Return exactly the span of lines in the following data that opens with the line containing "I think at some" and closes with the line containing "Page 8 of 28". Include nothing else.

(Source data)
=== Section Start ===

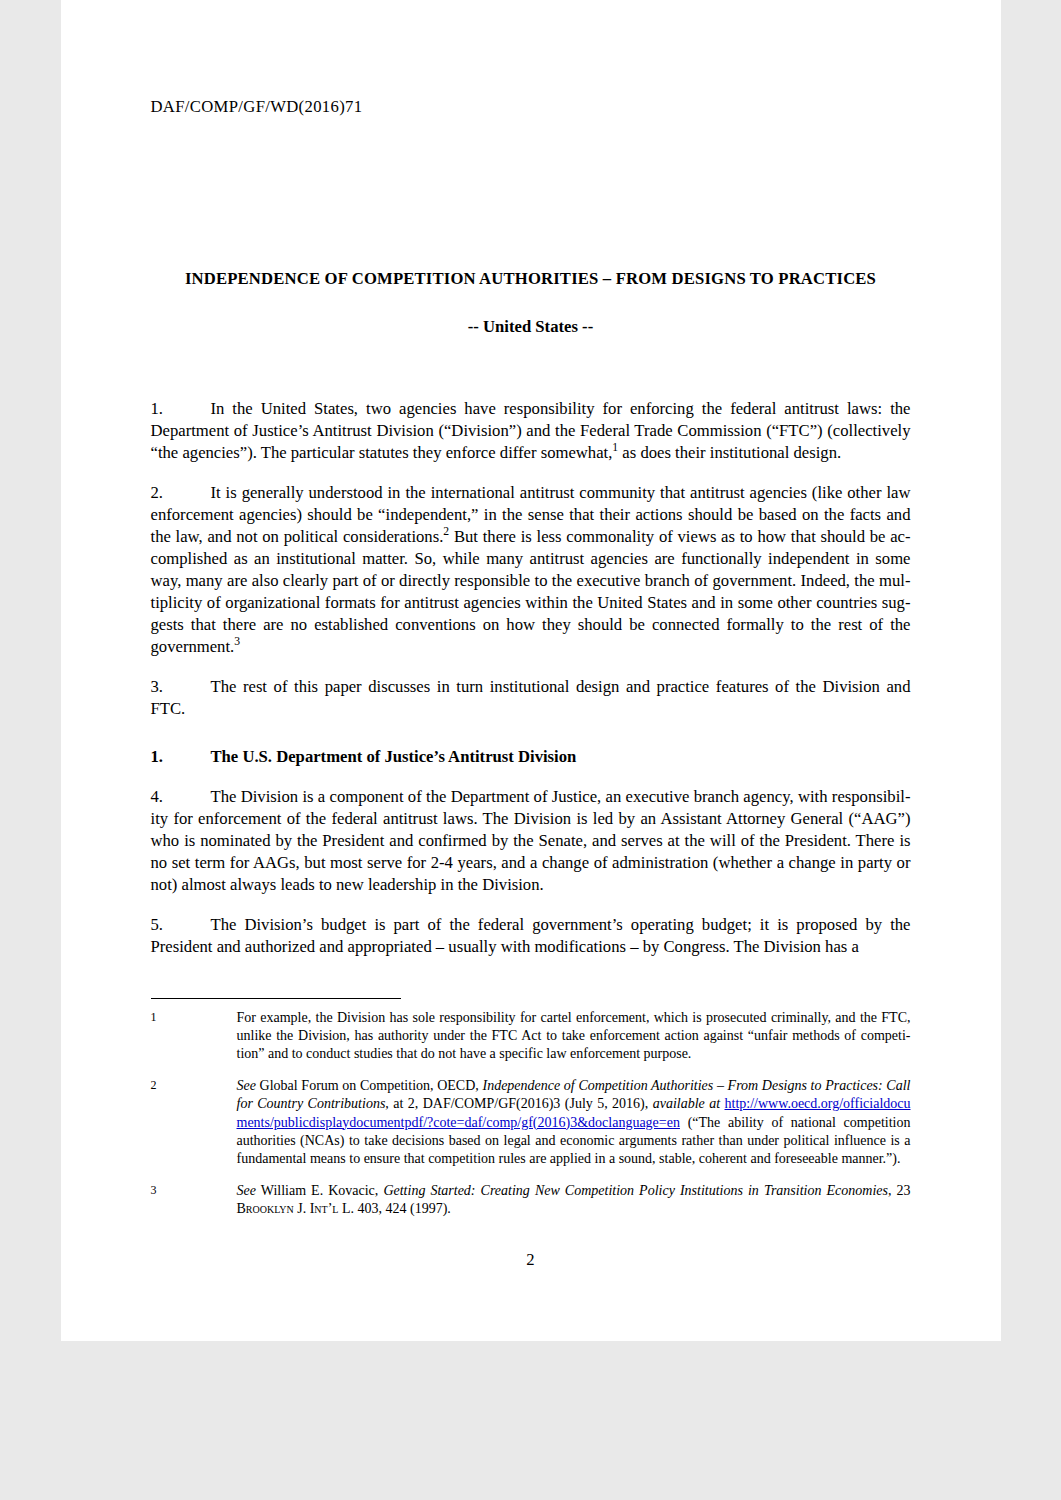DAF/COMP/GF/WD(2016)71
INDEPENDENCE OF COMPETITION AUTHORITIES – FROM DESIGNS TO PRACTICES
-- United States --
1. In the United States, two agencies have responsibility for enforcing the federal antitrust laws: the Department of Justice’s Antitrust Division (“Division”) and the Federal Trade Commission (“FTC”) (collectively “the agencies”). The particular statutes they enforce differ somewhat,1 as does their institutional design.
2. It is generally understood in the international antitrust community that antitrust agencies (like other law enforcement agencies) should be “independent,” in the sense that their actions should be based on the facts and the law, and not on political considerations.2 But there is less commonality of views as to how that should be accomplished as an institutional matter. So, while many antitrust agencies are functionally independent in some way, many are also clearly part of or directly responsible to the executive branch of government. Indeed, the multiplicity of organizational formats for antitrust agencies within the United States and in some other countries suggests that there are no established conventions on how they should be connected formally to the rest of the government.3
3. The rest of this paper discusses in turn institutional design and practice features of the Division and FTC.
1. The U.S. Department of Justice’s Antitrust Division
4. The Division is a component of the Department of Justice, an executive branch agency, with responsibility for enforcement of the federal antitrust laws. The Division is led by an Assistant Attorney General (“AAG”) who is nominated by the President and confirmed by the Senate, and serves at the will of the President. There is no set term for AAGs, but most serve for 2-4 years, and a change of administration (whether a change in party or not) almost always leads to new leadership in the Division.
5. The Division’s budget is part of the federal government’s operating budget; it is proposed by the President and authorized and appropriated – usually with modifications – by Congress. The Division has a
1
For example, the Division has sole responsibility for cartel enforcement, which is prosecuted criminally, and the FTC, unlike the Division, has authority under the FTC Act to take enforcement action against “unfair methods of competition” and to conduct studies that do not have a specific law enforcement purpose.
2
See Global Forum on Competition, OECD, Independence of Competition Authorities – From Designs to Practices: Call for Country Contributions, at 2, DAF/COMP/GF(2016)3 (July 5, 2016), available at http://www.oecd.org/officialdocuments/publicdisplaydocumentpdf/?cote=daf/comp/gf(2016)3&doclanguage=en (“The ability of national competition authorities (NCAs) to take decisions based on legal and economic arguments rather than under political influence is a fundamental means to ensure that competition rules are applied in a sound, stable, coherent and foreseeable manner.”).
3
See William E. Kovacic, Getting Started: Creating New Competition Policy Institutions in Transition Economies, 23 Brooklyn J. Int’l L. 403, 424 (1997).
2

=== Section End ===
=== Section Start ===

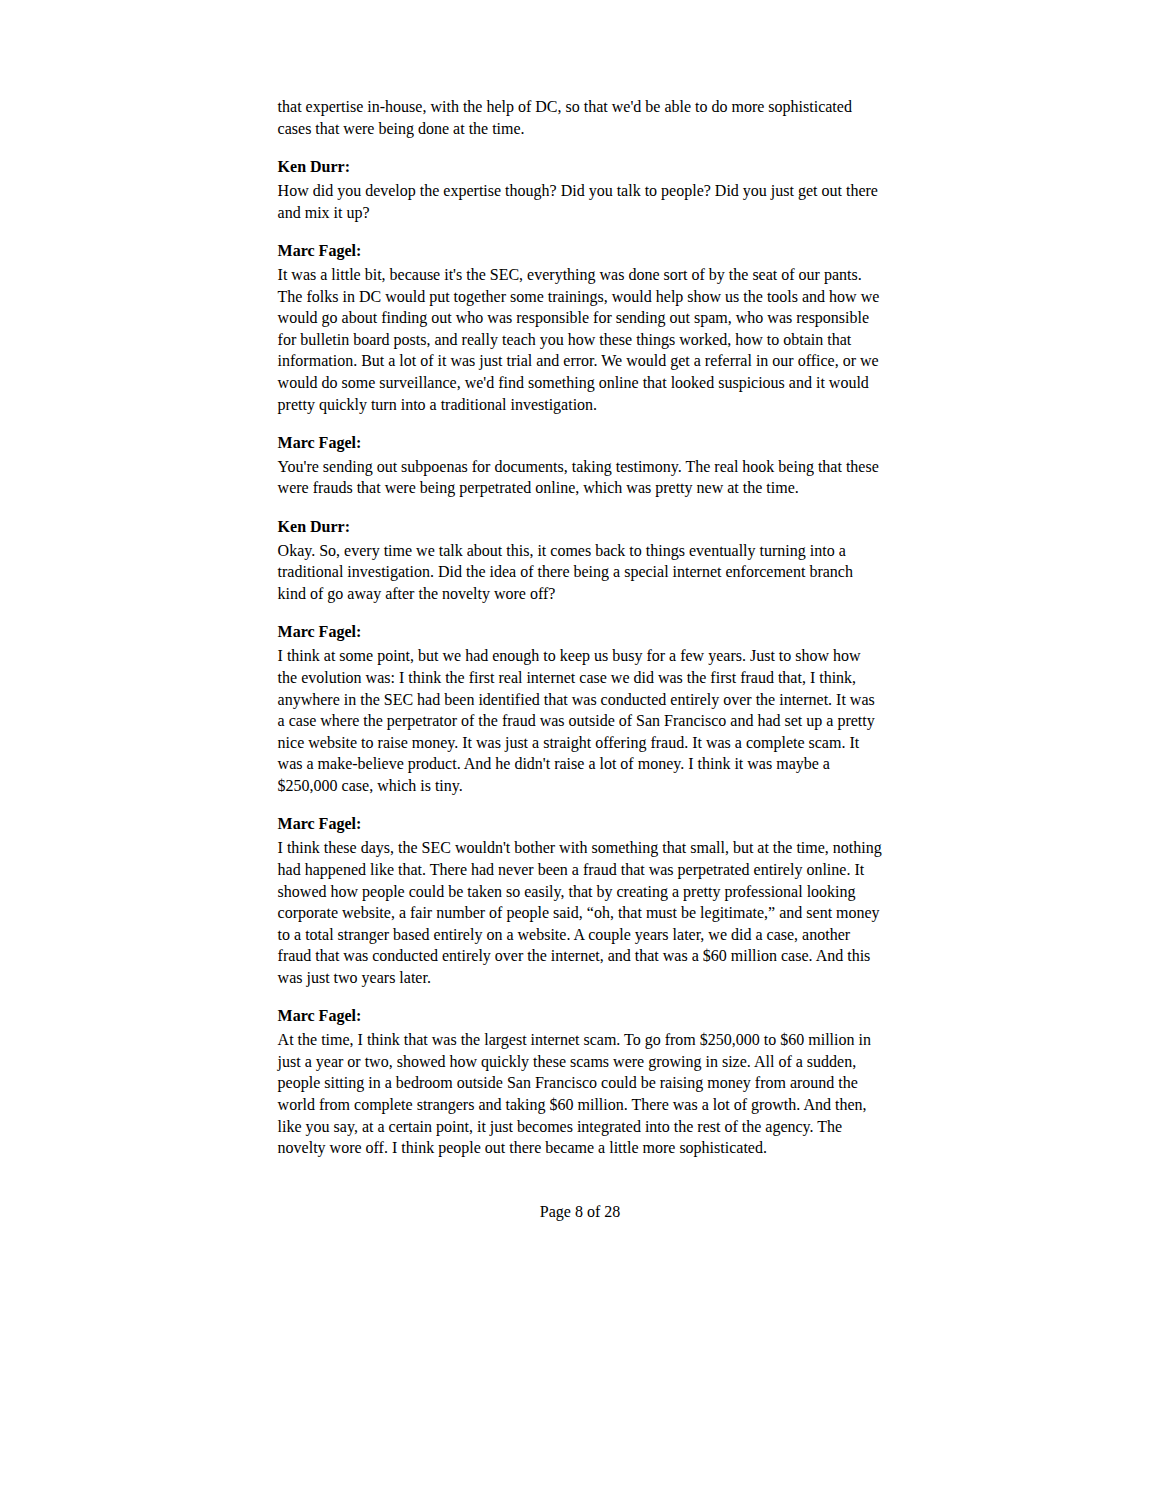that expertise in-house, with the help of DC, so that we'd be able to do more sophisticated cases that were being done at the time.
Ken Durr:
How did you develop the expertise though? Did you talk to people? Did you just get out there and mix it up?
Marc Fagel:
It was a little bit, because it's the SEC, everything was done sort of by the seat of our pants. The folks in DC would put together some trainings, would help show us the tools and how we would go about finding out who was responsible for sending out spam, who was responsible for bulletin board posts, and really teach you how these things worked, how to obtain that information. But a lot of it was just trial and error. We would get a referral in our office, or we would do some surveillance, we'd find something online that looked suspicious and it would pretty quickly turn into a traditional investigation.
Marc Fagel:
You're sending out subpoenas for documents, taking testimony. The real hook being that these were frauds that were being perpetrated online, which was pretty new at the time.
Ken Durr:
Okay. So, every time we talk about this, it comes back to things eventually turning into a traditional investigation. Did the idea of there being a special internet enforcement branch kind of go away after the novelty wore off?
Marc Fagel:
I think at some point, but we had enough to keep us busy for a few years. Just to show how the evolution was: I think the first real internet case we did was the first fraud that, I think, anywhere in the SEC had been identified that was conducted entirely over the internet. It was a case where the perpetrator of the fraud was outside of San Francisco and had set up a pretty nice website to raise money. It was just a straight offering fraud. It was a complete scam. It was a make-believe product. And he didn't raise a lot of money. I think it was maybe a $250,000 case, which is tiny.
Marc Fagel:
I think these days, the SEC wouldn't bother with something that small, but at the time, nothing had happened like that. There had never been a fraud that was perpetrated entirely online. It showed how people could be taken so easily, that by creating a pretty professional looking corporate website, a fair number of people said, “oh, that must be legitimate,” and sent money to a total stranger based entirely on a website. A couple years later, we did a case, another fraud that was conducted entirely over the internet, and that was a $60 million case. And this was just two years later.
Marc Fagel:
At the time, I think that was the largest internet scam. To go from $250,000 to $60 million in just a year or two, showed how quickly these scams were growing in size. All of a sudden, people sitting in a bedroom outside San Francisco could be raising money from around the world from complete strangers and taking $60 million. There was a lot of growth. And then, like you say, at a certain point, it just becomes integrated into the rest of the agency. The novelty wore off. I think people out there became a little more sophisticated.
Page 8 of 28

=== Section End ===

__Solution__
I think at some point, but we had enough to keep us busy for a few years. Just to show how the evolution was: I think the first real internet case we did was the first fraud that, I think, anywhere in the SEC had been identified that was conducted entirely over the internet. It was a case where the perpetrator of the fraud was outside of San Francisco and had set up a pretty nice website to raise money. It was just a straight offering fraud. It was a complete scam. It was a make-believe product. And he didn't raise a lot of money. I think it was maybe a $250,000 case, which is tiny.
Marc Fagel:
I think these days, the SEC wouldn't bother with something that small, but at the time, nothing had happened like that. There had never been a fraud that was perpetrated entirely online. It showed how people could be taken so easily, that by creating a pretty professional looking corporate website, a fair number of people said, “oh, that must be legitimate,” and sent money to a total stranger based entirely on a website. A couple years later, we did a case, another fraud that was conducted entirely over the internet, and that was a $60 million case. And this was just two years later.
Marc Fagel:
At the time, I think that was the largest internet scam. To go from $250,000 to $60 million in just a year or two, showed how quickly these scams were growing in size. All of a sudden, people sitting in a bedroom outside San Francisco could be raising money from around the world from complete strangers and taking $60 million. There was a lot of growth. And then, like you say, at a certain point, it just becomes integrated into the rest of the agency. The novelty wore off. I think people out there became a little more sophisticated.
Page 8 of 28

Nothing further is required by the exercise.